In 1965, a US presidential advisory committee warned that that giant monsters were a matter of "real concern.” President Johnson noted his concern as well, then went back to planning bombing missions in Vietnam. Finally, when Mothra set the Cuyahoga River on fire, stronger antimonster legislation was passed by President Nixon, and after a succession of increasingly strict laws over the years, Mothra and the Smog Monster were dissuaded from attacking the United States and now reside somewhere in China. 

US scientist Wallace Broecker was the first to use the term “Godzilla,” in 1975, even though the Japanese had been making movies about the giant monster since 1954. They called him “Gojira,” but evidently Western people don’t know how to say “Gojira.”

Sightings of the monster became more frequent. In 1989 UK Prime Minister Margaret Thatcher called for a global treaty to deal with Godzilla. Nothing was signed, but more studies were called for. 

Finally, in 1997 a protocol was established that all developed nations must fight the giant monster. The US Senate refused to ratify it. “It’ll cost US jobs,” said Senate minority leader Tom Daschle. “Also, what about the Loch Ness Monster?” 

To this day, the United States ignores the obvious truth that Godzilla and other giant monsters are rampaging all over the planet. Al Gore made a movie that has footage of Godzilla eating buildings and devouring entire shorelines, but he lost an election to a mentally disturbed idiot on a technicality, so  everyone just makes fun of him. Now it has become common for politicians to deny that Godzilla exists.

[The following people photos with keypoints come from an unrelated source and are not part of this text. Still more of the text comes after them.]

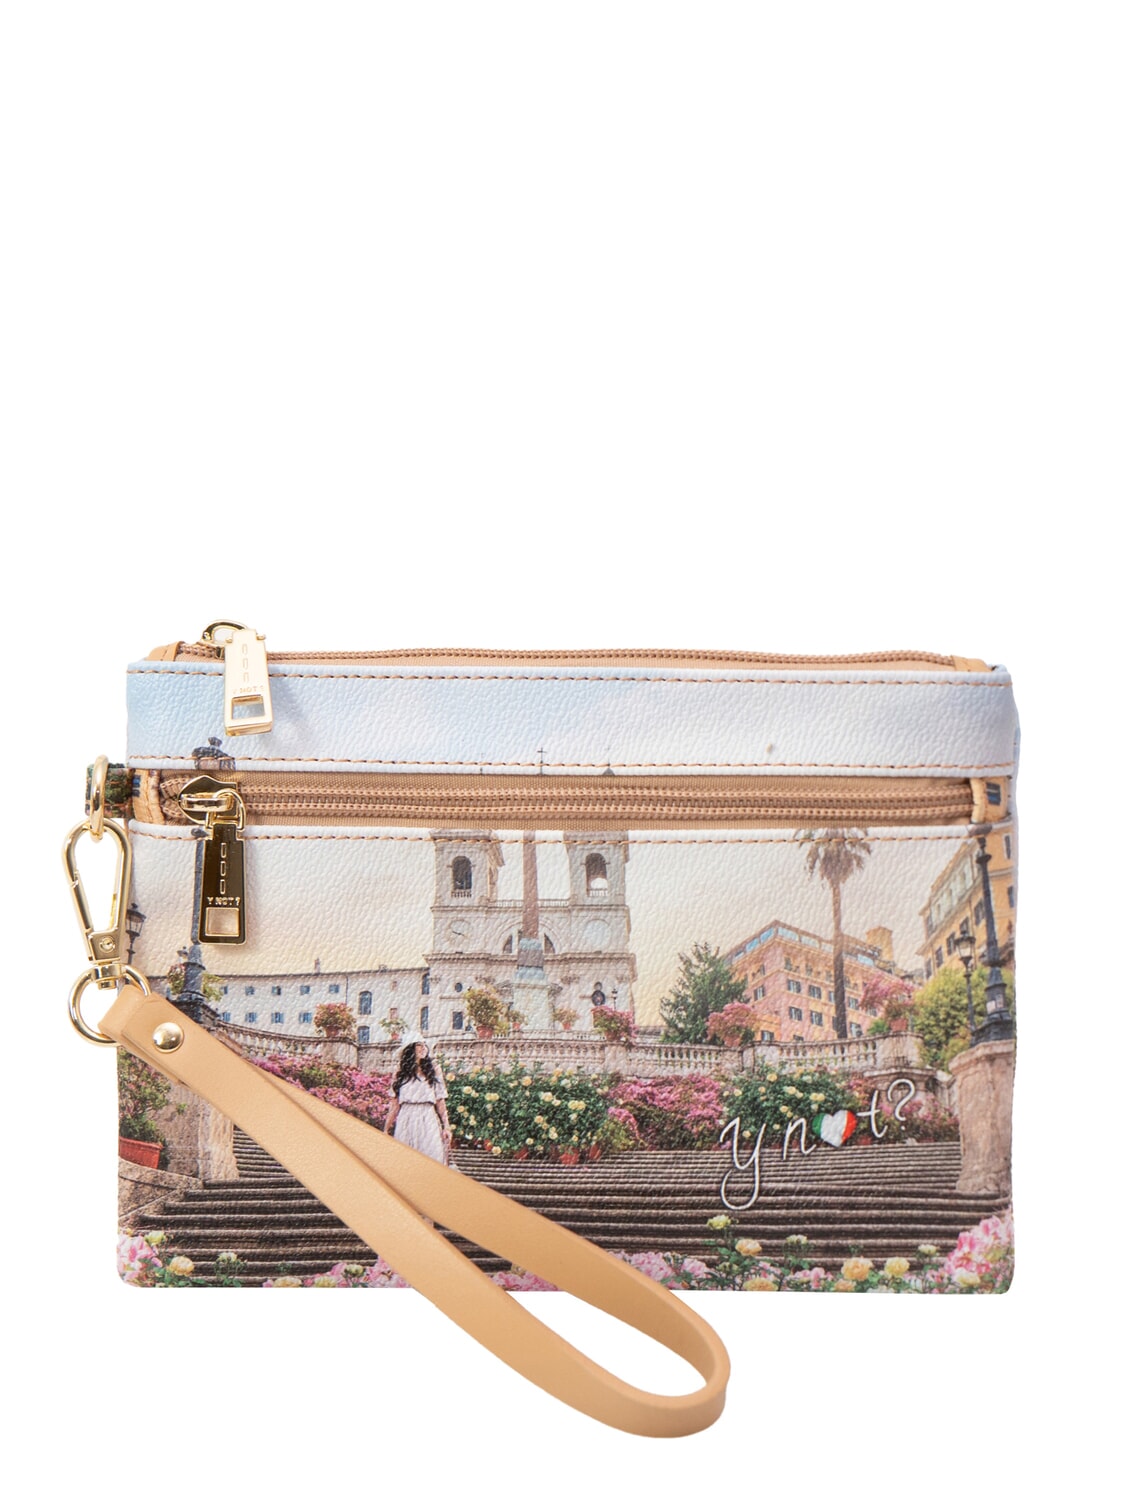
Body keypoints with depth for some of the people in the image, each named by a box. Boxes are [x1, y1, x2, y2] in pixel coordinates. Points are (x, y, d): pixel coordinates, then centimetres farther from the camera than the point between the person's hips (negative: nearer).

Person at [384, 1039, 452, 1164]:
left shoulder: (434, 1071, 13)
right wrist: (387, 1130, 7)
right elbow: (394, 1104, 11)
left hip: (428, 1121, 0)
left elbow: (440, 1101, 10)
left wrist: (446, 1127, 4)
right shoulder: (401, 1074, 12)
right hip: (406, 1121, 0)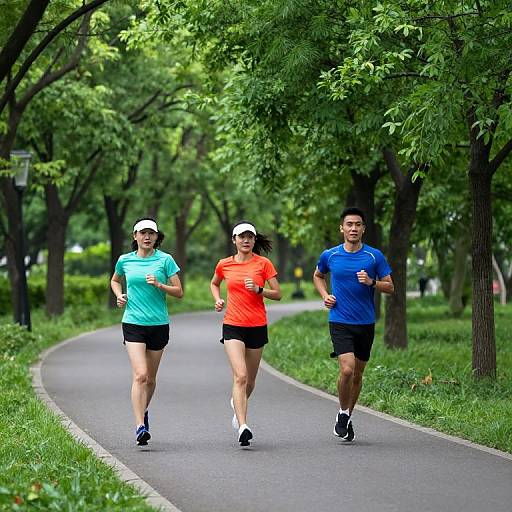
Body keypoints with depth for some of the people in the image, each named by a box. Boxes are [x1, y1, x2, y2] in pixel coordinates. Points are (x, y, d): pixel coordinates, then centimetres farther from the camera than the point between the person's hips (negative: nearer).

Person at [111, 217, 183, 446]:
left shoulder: (165, 260, 0)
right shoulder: (125, 260, 4)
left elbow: (179, 292, 0)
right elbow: (115, 280, 25)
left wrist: (159, 285, -16)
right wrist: (120, 295, 5)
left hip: (159, 324, 1)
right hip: (133, 324, -1)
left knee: (150, 378, 11)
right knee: (140, 375, -16)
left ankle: (143, 411, 39)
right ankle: (140, 427, -19)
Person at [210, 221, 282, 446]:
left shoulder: (264, 264, -1)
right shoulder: (224, 265, 4)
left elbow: (277, 294, 0)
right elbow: (214, 284, 24)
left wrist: (258, 289, -17)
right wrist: (218, 299, 6)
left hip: (257, 326, 1)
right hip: (233, 326, -1)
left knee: (250, 380, 12)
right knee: (240, 376, -17)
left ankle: (237, 404, 46)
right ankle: (242, 427, -23)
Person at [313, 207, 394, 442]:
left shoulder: (375, 256, -1)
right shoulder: (329, 255, 1)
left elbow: (390, 287, 3)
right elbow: (318, 276, 22)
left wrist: (371, 282, -16)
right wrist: (325, 296, 4)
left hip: (366, 323, 2)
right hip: (340, 322, -2)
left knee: (357, 374, 10)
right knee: (347, 369, -18)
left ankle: (347, 417, 28)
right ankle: (343, 413, 4)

Meanwhile, wholesale destruction has been visited upon the city of New York and along the Jersey shore. New Orleans has been all but destroyed. Fires plague California and the entire western US. Are they all from the fiery breath of Godzilla? Maybe not all, but all this destruction is what we have to look forward to if we don’t address the reality that a giant monster is attacking us as payback for our hubris, as well as our burning of fossil fuels. 

Given the history, research, and documentation of the existence of Godzilla, it is time to act, before he attacks again. Anyone who refuses to see a giant monster cannot be fit to hold a seat of power. Giant monsters are not the stuff of myth. They must be dealt with. 

Oh, and the new movie is a nice try, but it’s fairly boring.